MATERIAL PROVIDED:
__________________________________________________

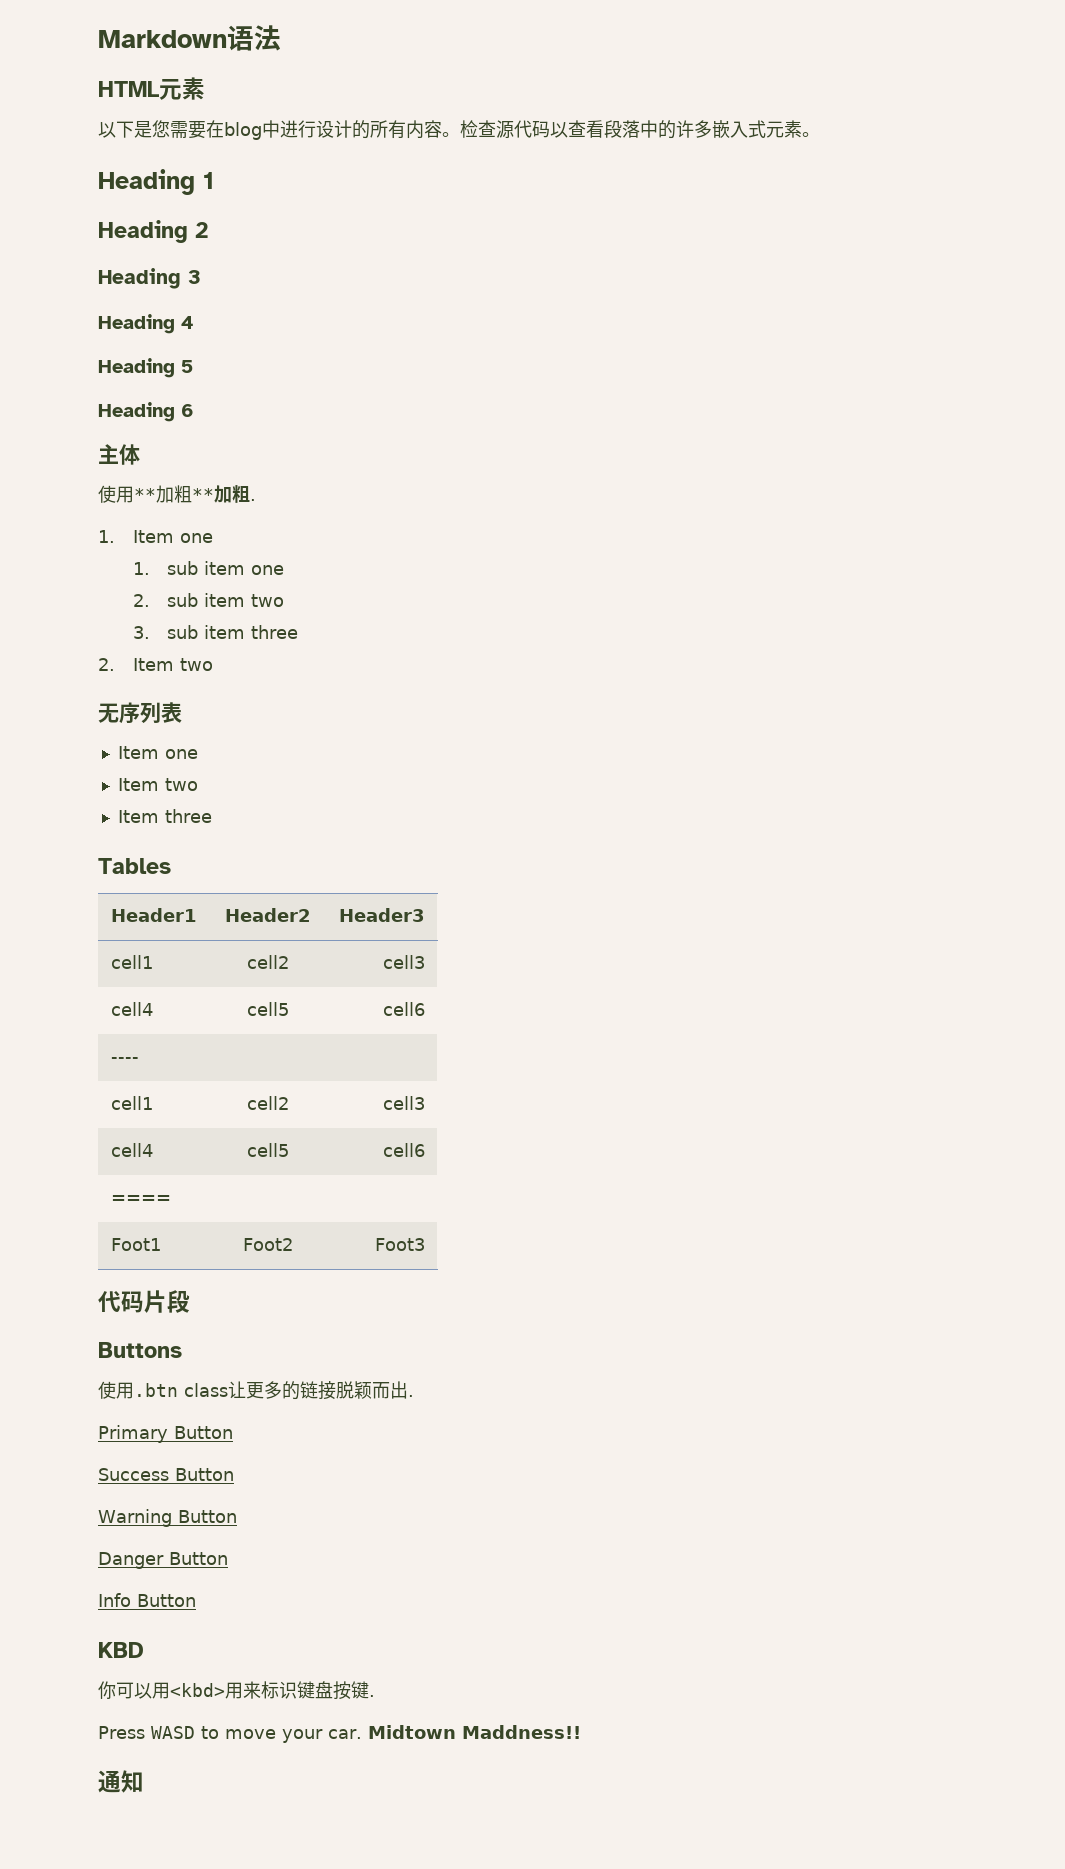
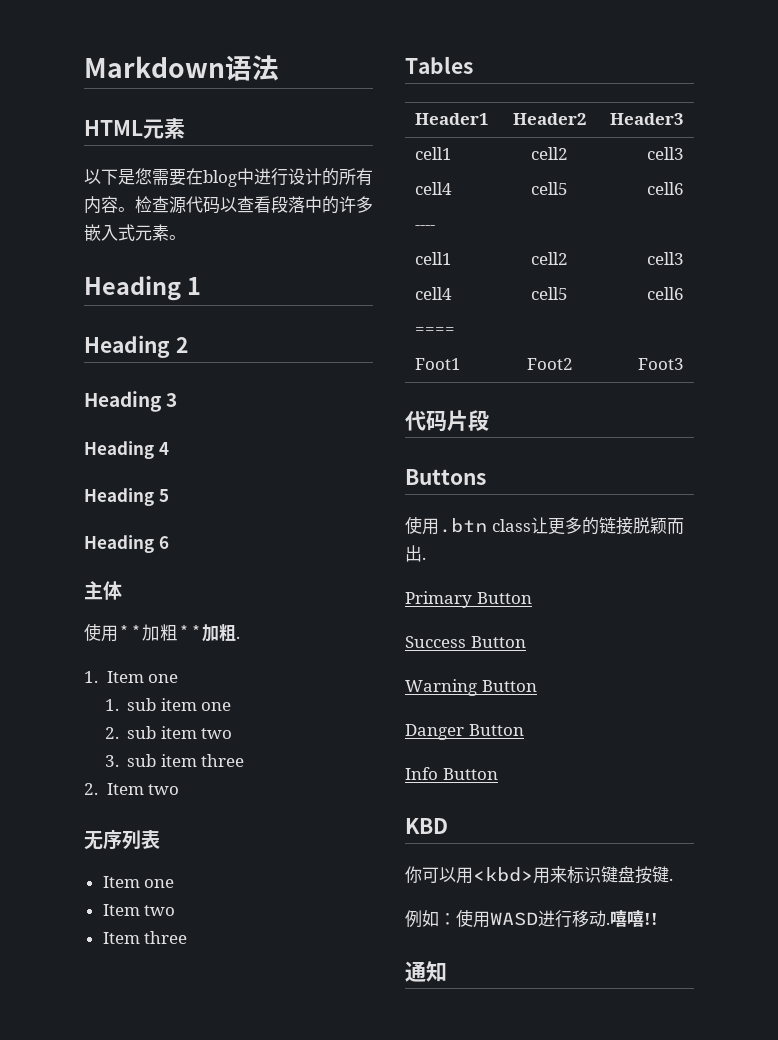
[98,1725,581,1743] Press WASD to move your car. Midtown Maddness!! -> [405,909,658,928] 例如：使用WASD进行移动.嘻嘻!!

__________________________________________________

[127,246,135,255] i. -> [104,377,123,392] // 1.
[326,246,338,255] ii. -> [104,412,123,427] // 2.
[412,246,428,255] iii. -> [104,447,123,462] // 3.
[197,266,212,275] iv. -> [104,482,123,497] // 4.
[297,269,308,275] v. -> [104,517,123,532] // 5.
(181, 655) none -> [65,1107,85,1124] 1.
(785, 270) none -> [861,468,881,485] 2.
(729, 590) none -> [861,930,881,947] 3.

__________________________________________________

PROBLEM:
Proceeding from the line containing "[127,246,135,255] i. ->" through the line containing "(181, 655) none -> [65,1107,85,1124] 1.", transcribe the lines above exactly, both end lines included.

YOUR SOLUTION:
[127,246,135,255] i. -> [104,377,123,392] // 1.
[326,246,338,255] ii. -> [104,412,123,427] // 2.
[412,246,428,255] iii. -> [104,447,123,462] // 3.
[197,266,212,275] iv. -> [104,482,123,497] // 4.
[297,269,308,275] v. -> [104,517,123,532] // 5.
(181, 655) none -> [65,1107,85,1124] 1.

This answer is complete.